Records ▸
____

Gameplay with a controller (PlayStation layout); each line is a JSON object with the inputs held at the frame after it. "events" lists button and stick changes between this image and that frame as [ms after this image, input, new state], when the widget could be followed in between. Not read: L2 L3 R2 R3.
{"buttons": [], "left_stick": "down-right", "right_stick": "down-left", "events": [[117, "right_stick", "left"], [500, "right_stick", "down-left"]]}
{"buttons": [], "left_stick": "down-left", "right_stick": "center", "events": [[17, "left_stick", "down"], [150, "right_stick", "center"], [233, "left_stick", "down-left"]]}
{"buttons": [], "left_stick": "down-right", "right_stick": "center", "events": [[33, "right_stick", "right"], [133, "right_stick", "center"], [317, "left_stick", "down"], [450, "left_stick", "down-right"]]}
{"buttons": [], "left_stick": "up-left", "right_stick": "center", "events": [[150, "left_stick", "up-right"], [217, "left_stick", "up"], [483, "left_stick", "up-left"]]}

____

Exercise objective ▸ All entries are to be repeated exactly and completely.

Solution to this task ▸
Gameplay with a controller (PlayStation layout); each line is a JSON object with the inputs held at the frame after it. "events" lists button and stick changes between this image and that frame as [ms after this image, input, new state], when the widget could be followed in between. Not read: L2 L3 R2 R3.
{"buttons": [], "left_stick": "down-right", "right_stick": "down-left", "events": [[117, "right_stick", "left"], [500, "right_stick", "down-left"]]}
{"buttons": [], "left_stick": "down-left", "right_stick": "center", "events": [[17, "left_stick", "down"], [150, "right_stick", "center"], [233, "left_stick", "down-left"]]}
{"buttons": [], "left_stick": "down-right", "right_stick": "center", "events": [[33, "right_stick", "right"], [133, "right_stick", "center"], [317, "left_stick", "down"], [450, "left_stick", "down-right"]]}
{"buttons": [], "left_stick": "up-left", "right_stick": "center", "events": [[150, "left_stick", "up-right"], [217, "left_stick", "up"], [483, "left_stick", "up-left"]]}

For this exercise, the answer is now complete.